In the murky background of current American events, something deeply unnerving is taking place. The far-right is seeking to instigate a race war.
The far-right’s end goal, has always been a white ethno-state. The way they seek to get one, is through instigating, then winning a race war. This is no secret. Their strategy to get there, however, is something altogether more interesting. For some time now, they have been increasingly taking to something called accelerationism.
Originally a left-wing strategy centred around overthrowing capitalism, the far-right have adapted accelerationism to centre around democracy. As the name suggests, accelerationism seeks to ‘accelerate’ the demise of democracy. It does this by taking advantage of the inherent tensions in democracy, which then provide the leverage to collapse it.
The tension is that democracy lives on the participation of people. People who are influenced with increasing ease. If you can collectively fracture society along political lines enough, a drift begins to occur. People begin to repudiate democratic culture itself.
The strategy believes that by polarising discourse, through everything ranging from trolling to terrorism, you achieve two crucial preliminary objectives needed to secure the coveted race war.
First, they continually fracture society politically, until the tensions ripen it to the prospect of civil war. This situation provides the opportune cover to fight a race war.
Like any unruly child I enjoyed playing with elastic bands. One of the first things you learn, is that you can only pull them apart so far before they snap. If democratic culture is the elastic band, the far-right is the child gleefully anticipating the snap.

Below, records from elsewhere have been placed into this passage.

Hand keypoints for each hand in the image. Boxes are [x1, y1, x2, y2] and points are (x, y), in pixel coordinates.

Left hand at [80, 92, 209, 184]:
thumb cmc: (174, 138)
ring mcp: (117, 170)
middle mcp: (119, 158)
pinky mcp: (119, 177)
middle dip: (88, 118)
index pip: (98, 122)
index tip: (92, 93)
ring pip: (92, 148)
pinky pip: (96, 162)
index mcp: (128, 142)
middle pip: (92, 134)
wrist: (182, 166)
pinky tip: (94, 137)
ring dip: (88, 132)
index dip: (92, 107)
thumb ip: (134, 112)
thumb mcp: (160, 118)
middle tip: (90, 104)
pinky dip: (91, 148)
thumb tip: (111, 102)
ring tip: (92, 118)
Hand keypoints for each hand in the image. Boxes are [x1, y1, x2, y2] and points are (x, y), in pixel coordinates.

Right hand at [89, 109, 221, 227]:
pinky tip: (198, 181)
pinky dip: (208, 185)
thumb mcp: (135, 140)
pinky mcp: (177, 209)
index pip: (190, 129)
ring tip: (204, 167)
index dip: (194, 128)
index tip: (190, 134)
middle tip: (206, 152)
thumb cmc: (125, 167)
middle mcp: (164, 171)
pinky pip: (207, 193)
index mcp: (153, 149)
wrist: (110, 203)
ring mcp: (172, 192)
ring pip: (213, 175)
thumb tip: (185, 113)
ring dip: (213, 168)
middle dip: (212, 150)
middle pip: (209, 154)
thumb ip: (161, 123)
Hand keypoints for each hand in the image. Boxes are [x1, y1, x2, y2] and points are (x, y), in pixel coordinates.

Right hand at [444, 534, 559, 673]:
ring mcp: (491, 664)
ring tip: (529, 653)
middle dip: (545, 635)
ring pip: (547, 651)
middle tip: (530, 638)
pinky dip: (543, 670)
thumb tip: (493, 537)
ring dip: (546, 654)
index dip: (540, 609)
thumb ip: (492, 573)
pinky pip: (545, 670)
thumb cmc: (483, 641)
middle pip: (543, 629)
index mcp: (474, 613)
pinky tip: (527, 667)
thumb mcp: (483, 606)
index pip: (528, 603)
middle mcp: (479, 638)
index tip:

Increasingly, as people transition from the relative civility of face to face interactions, to the tumultuousness of the online sphere, a broader change occurs. With the added anonymity that the online world provides, much like a seesaw, civil political discourse has the abrupt tendency to repeatedly collapse one way or another. All too often crashing onto the social media of unsuspecting users. The growing spectacle of democratic decay becomes unavoidable. The first sign of the elastic beginning to fray.
There are broadly speaking, only two ways of solving problems. One is dialogue, while the other is violence. If you can be the architect of a situation in which public political debate is no longer worth the trouble; though abuse, mass trolling, false flags and even doxing (alongside dragging the opposition down to your tactical level), people invariably begin resorting to violence to settle differences. The more violence appeals, the more that elastic band begins to shred. Peppered with well timed terrorism from the far-right, the tension on the elastic soon becomes untenable.
Violence is far from the only variable they use to stress test society. Interestingly, some on the far-right welcome the expansion of the political spectrum leftward too. They believe that the more society is exposed to (what they perceive to be) fringe leftist ideas, the further the pendulum will reactively swing rightwards. Devon Authors, the Neo-Nazi (who intriguingly later transitioned to Islamism) even thought that a Jewish Democratic Socialist like Bernie Sanders could be “great” for the cause. This is accelerationism.
Secondly, the far-right need to reduce trust in the state. Since it is the main barrier to their goals, the state’s eventual removal is essential. When left-right public opinion drifts to the extremes, the state is gradually forced to make a choice.
Does it continue to work impartially, sensitively bridging the chasm between them? Or as the chasm widens, does the temptation to pick a side become too much? Once all pretence of impartiality in state institutions dissolve, you risk the prospect of mass-radicalisation on the losing side. As the rot of public mistrust in state impartiality spreads, the state becomes an emaciated husk of the entity it once was; conveniently leaving it vulnerable to attack.
The further to the left and right America is collectively driven, the more anti-state the public becomes. Anti-state sentiment is not bad in itself; a degree of state skepticism is healthy. But you should be keenly aware that the far-right have an auspicious interest in enflaming public tension with the state. Once the monopoly on power ceases to exist, the far-right’s race war can begin.
The situation is still tense. And the far-right know it. Amongst the riots there have been reports of bricks being conveniently left systematically across cities, of MAGA stickers placed on property to entice arson; even unknown figures suspiciously instigating violence with police, where it was otherwise peaceful. Regardless of who instigated these things along the way, the consequent increase in tensions is undoubtedly what the far-right wanted.
Across far-right infiltrated online platforms, it is no coincidence that we have seen the increasing proliferation of the word ‘boogaloo’. The boogaloo movement is more of a spectrum than most pundits appreciate. It includes everything from conspiratorial libertarians, who see themselves as natural allies of anti-police protesters, all the way to race war advocates. Boogaloo is fundamentally a code word. For the libertarian faction, it relates to civil war against government, for the supremacists, it’s race war. As outlined above, this begins with societal fracturing through political tension, then gradually heads towards the removal of the state.
It’s not my intention to be alarmist. The far-right is frequently inflated in the media beyond its real, much weaker proportion. Nonetheless, we should all remind ourselves, that more than anything the far-right want a widespread race war. If there was ever a moment to be concerned about their wish being fulfilled, it’s now.